Three Trends I'm Ready to See Leave With 2007
Poached/fried eggs on everything
Saying the egg is over is like saying black is out of style—it’s a staple that makes so many other culinary wonders possible. And besides, eggs will always be delicious at breakfast. But if I see one more crock at dinner with hot gooey contents topped with a poached or fried egg, or hear another server say, “You break the egg over the dish and it makes its own sauce,” I just might scream. The trend is so huge right now that I wouldn't be surprised if TGIFridays started serving Poached Egg Topped Nachos. One instance where egg-as-a-topping is still acceptable: salad Lyonnaise (ok, David Chang, you can keep it in your ramen, too).

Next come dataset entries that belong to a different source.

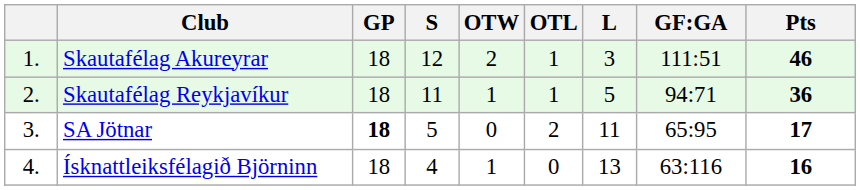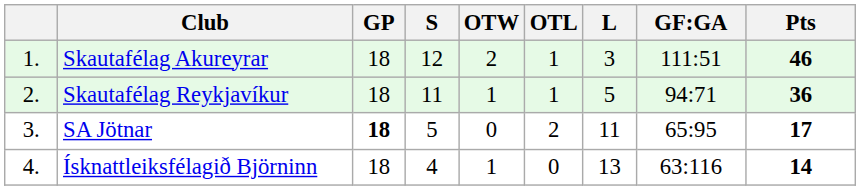Ísknattleiksfélagið Björninn | Pts: 16 -> 14
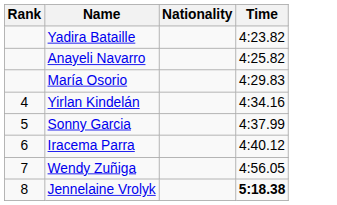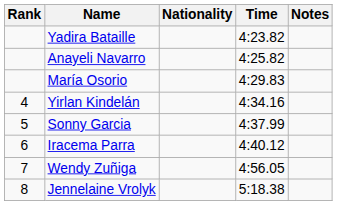+ column: Notes
Jennelaine Vrolyk | Time: bold -> normal
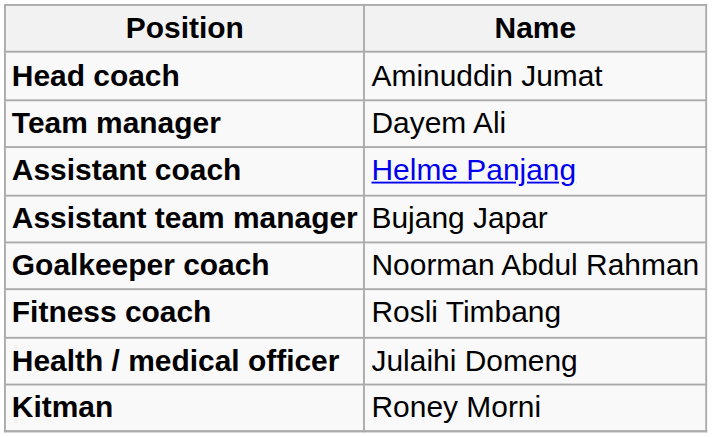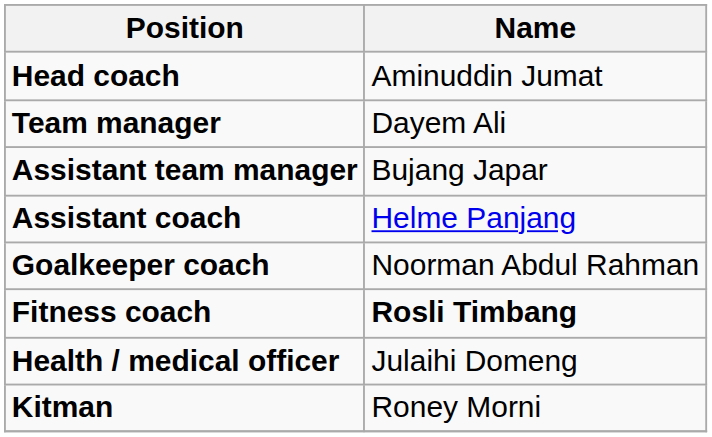rows swapped: Assistant team manager <-> Assistant coach
Fitness coach | Name: normal -> bold
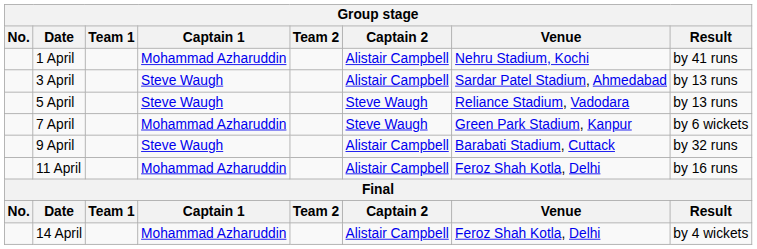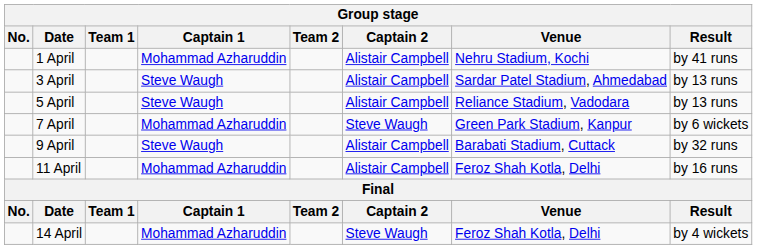5 April | Captain 2: Steve Waugh -> Alistair Campbell
14 April | Captain 2: Alistair Campbell -> Steve Waugh
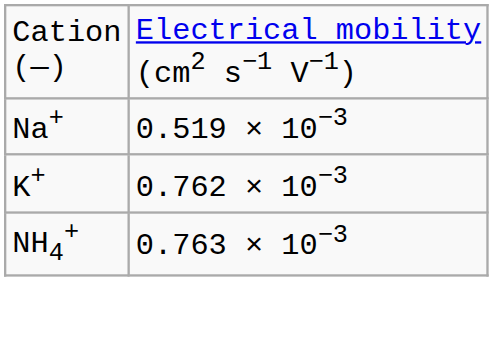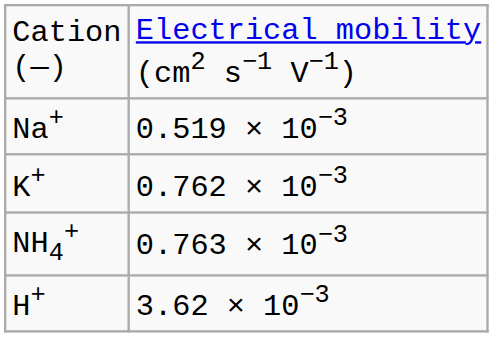+ row: H+ | 3.62 × 10−3
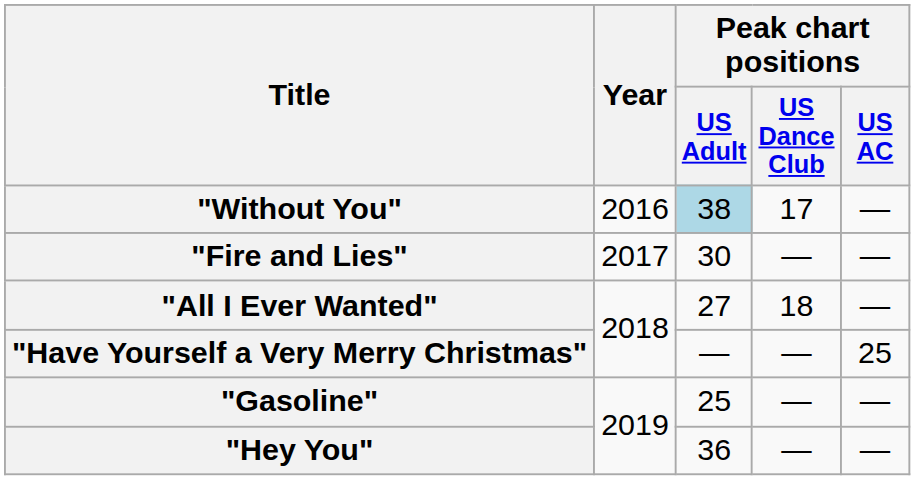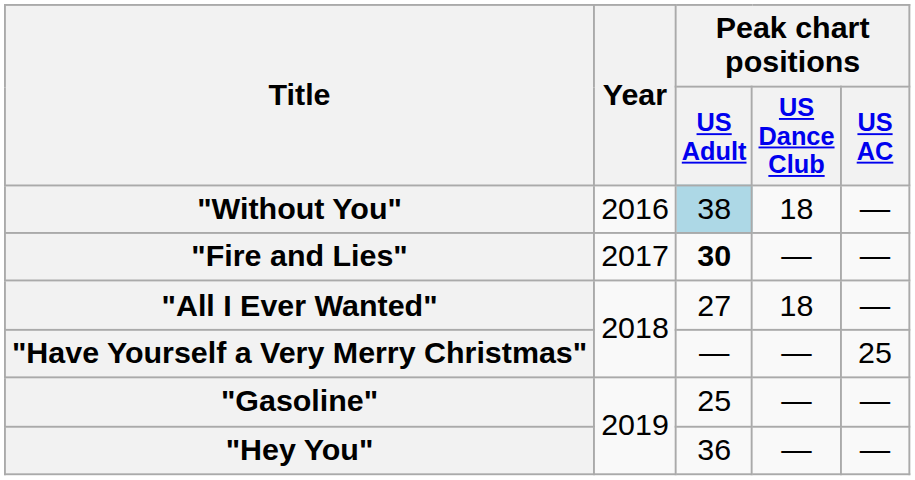"Without You" | Peak chart positions / US Dance Club: 17 -> 18
"Fire and Lies" | Peak chart positions / US Adult: normal -> bold
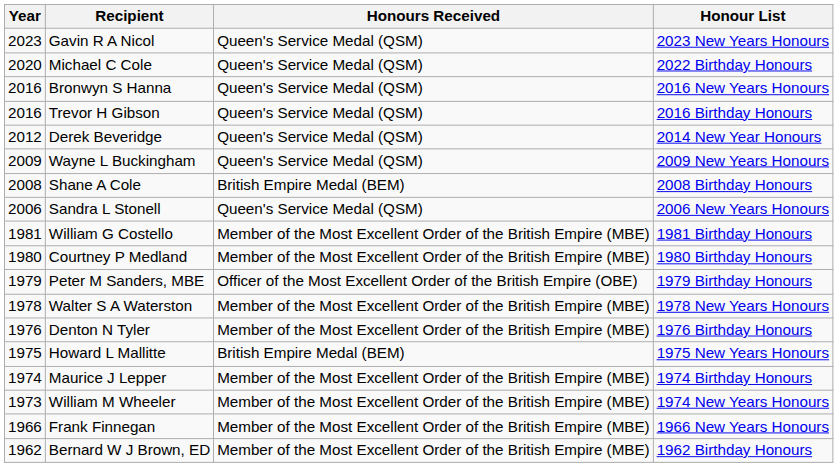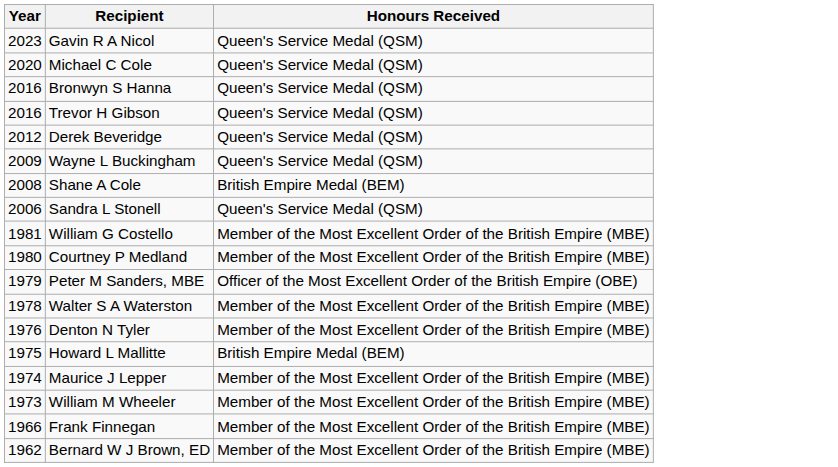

I love a good shortrib, with its melt-in-the mouth fat, but I can’t tell you how many times these past two summers, I perused the menu hoping for sprightly, fresh produce-laden dishes only to find shortribs, lamb shanks and other luscious, long-cooking cuts. Chefs try to throw in a nod or two to the season—pork belly with sour cherries, for example—tasty but a little like wearing a wool sweater with a bikini bottom. I know chefs look to these less expensive cuts to help keep food costs down, but couldn’t they just cut back on the amount of meat they serve? In the heat of the summer, I’d take a 3-ounce steak with plenty of local veggies over a Flintstone-sized lamb shank any day.
My coworker, the brilliant features editor Michelle Shih, recently said to me, “It’s almost as if, for some people, sushi and sashimi have become a food group. People expect to be able to get it everywhere.” She was talking about the proliferation of sushi restaurants in Jackson Hole, Wyoming, but this reminded me of New York restaurant menus lately. Call it what you will—sashimi, crudo or simply, raw fish—but it seems that every restaurant, whether it's Lebanese, American or even German (ok, maybe not German) is serving some sort of sashimi. Is it to cater to the folks who don’t like shortribs? Is it simply because people like to say “hamachi?” Next year, I hope sashimi returns to, and stays at, the sushi bar.